Metabolic Phenotyping Core (Director – Anil Laxman)
Metabolic impairments (e.g. hyperglycemia, insulin resistance, dyslipidemia, etc.) associated with diabetes and heart disease elicit the formation of toxic nutritional metabolites implicated in disease pathogenesis. For example, imbalances in fuel storage vs. oxidation gives rise to reactive oxygen species, citric acid cycle intermediates, harmful lipid species, branched chain amino acids, and other metabolic by-products that disrupt tissue function. The University of Utah Metabolic Phenotyping Core avails researchers with capabilities for profiling mitochondrial function and metabolic homeostasis in tissue samples and model organisms.

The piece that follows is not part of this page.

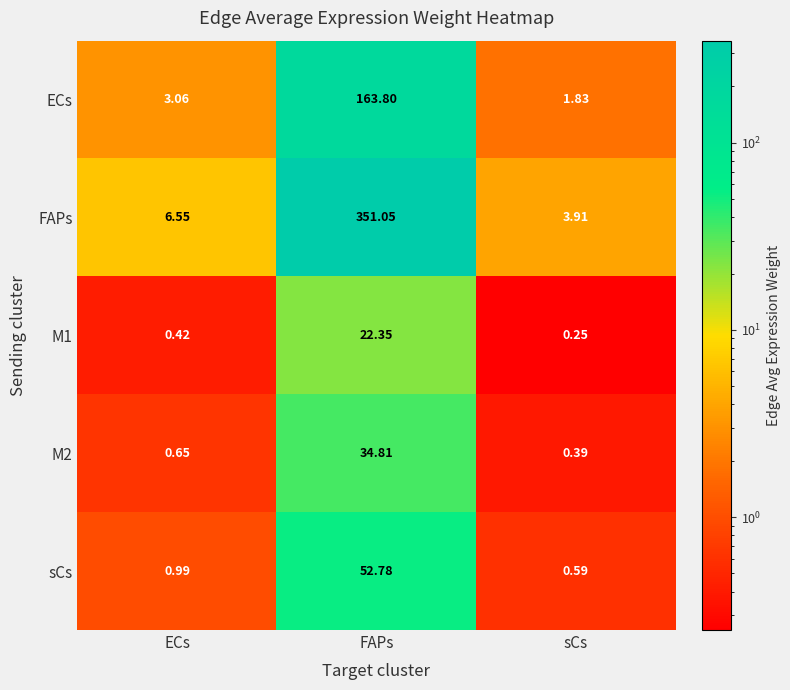

Which series has the largest total across all categories?

FAPs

- Techniques for Laboratory Animals: Indirect calorimetry, insulin sensitivity determinations (i.e. euglycemic clamps, GTT, ITT, etc.), blood chemistry (triglycerides, cholesterol, inflammatory markers, etc.), body composition analysis (MRI), blood flow, telemetry, vascular reactivity, and exercise capacity and tolerance.

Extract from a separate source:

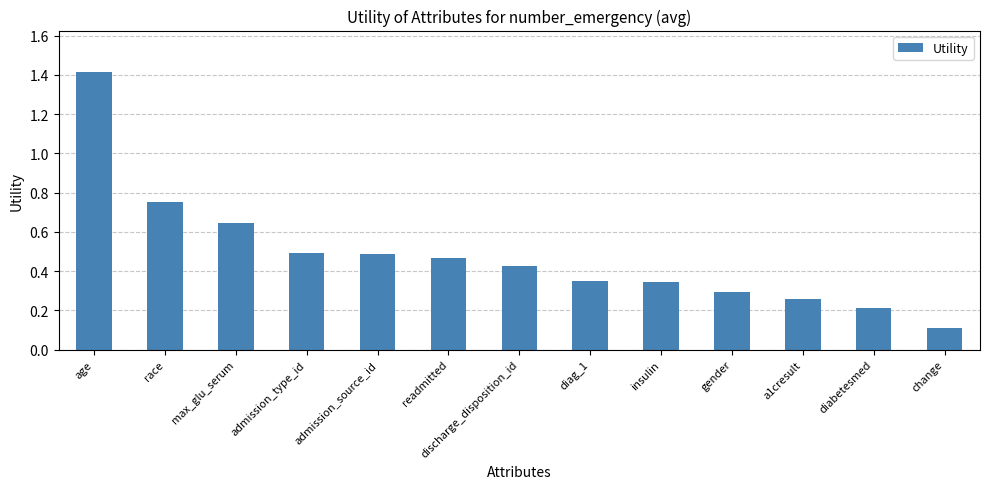

Does the chart contain stacked bars?

No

- Techniques for Cells and Tissues: Tissue function determinations (islets, heart, muscle, aorta, and hepatocytes), Langendorff heart perfusions, vascular reactivity, etc), Oxygen consumption, mitochondrial complex activity and assembly, ROS production, ATP synthesis, mitochondrial membrane potential, TCA intermediates and activities, acyl-carnitines, mitochondrial imaging, mitochondrial fusion and fission
Metabolomics Core (Director – James Cox, support from the HSC)
Though the number of distinct metabolites in a particular tissue is low in comparison to those measured by other “omic” technologies, metabolomic profiling holds great promise for the elucidation of cellular mechanisms which underlie disease pathology and potential toxicological effects of drug therapies. In particular, metabolomics measures chemical phenotypes that are the net result of genomic, transcriptomic, and proteomic variability, thereby providing a remarkably integrated profile of biological status.
Not surprisingly, alterations in nutrient metabolism are fundamental features of diabetes, cardiovascular disease, cancer, infection, and neurobehavioral disorders. Thus, the application of metabolomic technologies could facilitate the identification of biomarkers and therapeutics for diseases which lie at the core of University of Utah Health. Targeted mass spectroscopy to quantify metabolites in the following classes: sphingolipids, glycerolipids, sterols, amino acids, acylcarnitines, and organic acids. Efforts are ongoing to expand fluxomic capabilities.